■ **Text segment**
==================================================

If we merge variant and version fields into one byte and combine it with using a common time format, we get things like this:

https://play.golang.org/p/yWjgCNy_GQq

    var v [16]byte
    binary.BigEndian.PutUint64(v[:8], uint64(time.Now().UnixNano()))
    v[8] = 0xE7
    rand.Read(v[9:])

That is a correct and useful UUIDv7 implementation (per these notes, not the draft). It lacks a guarantee of monotonicity for values produced within the same clock tick (which IMO should be a recommendation not a requirement), but this can be added with just a few more lines of code.

Try finding an earlier UUID implementation that is anywhere near that simple to write and understand.

Simplicity in implementation and maintenance is a very real, tangible factor. It needs to be weighed carefully against the cost of changing things. And if we don't change old UUID version <= 5 values, I really don't see the problem.

Is there some specific real-world problem that this would cause that I'm missing? What specifically (which database program, library or software problem) would happen/break/be difficult/annoying/etc if we were to move forward with this? Maybe if I have an actual example of what you're worried about I could better think with with it.

fabiolimace commented 3 years ago

I'm still not sure if using half of the future variant is a good idea. I prefer to be conservative in this case. It may be easier to approve the changes.

But I like the simplicity it makes possible. Much of the discussion here arises from the need to work around version bits.

If you really plan to use half of the '111' variant, why would you want to use a version number? Version numbers belong to the '10x' variant. The '111' variant is an uninhabited land. You have the opportunity to create an entirely new layout. There is no need to be stuck with the '10x' variant design, which depends on the version number to differentiate between UUID subtypes.

==================================================

■ **Exercises to complete**
1. Translate this sentence from the UUID thread into Spanish: "Simplicity in implementation and maintenance is a very real, tangible factor."
2. Decide whether each statement agrees with the UUID thread. Answer yes or no for each, and quote the deciding words.
(a) The code sample sets byte 8 of the array to 0xE7.
(b) The first commenter holds that monotonicity for values produced within the same clock tick should be a requirement.
(c) fabiolimace states that version numbers belong to the '111' variant.

■ **Collected data**
==================================================

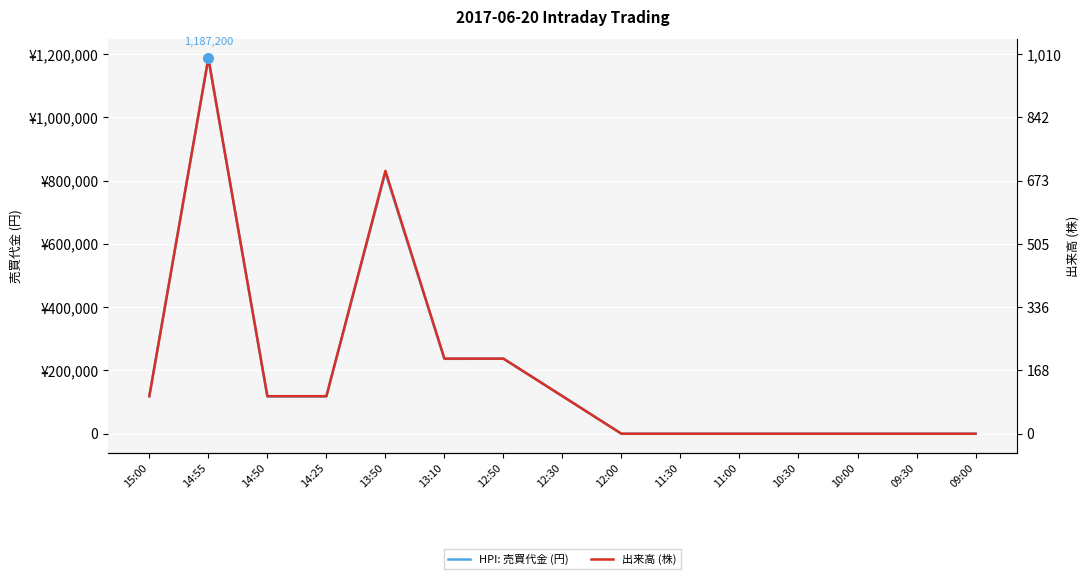

How many series are shown in this chart?

2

==================================================

■ **Answers to this exercise**
1. La simplicidad en la implementación y el mantenimiento es un factor muy real y tangible.

2.
(a) Yes: "v[8] = 0xE7"
(b) No: "which IMO should be a recommendation not a requirement"
(c) No: "Version numbers belong to the '10x' variant."